Count the lines of the records below that contain the string "start", treating uppercase and lowercase letters as different, and give only that number.

====== Input data

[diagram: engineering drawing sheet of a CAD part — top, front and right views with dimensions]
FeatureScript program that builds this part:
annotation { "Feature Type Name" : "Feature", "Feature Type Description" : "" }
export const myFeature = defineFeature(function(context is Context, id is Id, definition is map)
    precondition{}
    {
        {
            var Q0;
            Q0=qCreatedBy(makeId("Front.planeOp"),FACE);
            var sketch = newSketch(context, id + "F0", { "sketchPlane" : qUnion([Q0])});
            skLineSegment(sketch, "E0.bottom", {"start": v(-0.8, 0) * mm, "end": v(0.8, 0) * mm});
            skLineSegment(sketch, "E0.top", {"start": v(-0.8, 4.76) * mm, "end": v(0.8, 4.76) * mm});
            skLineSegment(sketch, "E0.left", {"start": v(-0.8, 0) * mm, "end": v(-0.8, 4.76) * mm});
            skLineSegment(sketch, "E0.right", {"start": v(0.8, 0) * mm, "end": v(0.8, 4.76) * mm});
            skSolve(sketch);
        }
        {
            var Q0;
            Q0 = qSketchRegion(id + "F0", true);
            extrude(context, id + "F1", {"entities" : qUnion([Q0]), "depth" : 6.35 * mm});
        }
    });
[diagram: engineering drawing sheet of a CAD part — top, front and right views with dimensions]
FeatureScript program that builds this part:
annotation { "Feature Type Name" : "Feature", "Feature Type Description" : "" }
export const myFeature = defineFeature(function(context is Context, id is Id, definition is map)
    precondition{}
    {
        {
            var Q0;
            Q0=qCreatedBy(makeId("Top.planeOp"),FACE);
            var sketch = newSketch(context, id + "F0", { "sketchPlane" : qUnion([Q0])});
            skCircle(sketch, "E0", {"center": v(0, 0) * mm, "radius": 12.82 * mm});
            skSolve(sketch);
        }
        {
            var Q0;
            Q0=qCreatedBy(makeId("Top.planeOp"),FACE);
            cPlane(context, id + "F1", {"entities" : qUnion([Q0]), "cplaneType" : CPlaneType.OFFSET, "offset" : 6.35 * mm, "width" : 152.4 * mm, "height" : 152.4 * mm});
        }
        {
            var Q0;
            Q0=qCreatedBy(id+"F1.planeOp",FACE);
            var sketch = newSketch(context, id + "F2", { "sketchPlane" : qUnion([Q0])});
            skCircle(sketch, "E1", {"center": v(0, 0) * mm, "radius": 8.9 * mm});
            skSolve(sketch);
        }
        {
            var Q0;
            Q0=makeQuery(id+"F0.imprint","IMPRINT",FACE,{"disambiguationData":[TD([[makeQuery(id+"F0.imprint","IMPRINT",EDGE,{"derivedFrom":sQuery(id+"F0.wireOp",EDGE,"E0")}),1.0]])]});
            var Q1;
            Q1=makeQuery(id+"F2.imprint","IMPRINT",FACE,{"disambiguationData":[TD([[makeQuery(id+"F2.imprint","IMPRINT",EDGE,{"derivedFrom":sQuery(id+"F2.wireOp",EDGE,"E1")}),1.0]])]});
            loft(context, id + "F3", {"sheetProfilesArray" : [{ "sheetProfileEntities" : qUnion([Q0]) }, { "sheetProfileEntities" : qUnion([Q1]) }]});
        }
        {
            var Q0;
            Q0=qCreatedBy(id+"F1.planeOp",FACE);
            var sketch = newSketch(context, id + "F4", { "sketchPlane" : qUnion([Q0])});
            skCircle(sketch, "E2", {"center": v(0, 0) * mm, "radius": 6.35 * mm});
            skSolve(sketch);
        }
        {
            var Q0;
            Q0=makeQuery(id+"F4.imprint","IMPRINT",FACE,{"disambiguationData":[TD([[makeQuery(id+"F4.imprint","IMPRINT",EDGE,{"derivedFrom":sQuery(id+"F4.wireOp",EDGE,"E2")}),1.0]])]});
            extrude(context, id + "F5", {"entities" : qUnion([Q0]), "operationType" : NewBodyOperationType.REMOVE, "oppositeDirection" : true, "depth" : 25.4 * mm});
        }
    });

============

◆ Response to the exercise
4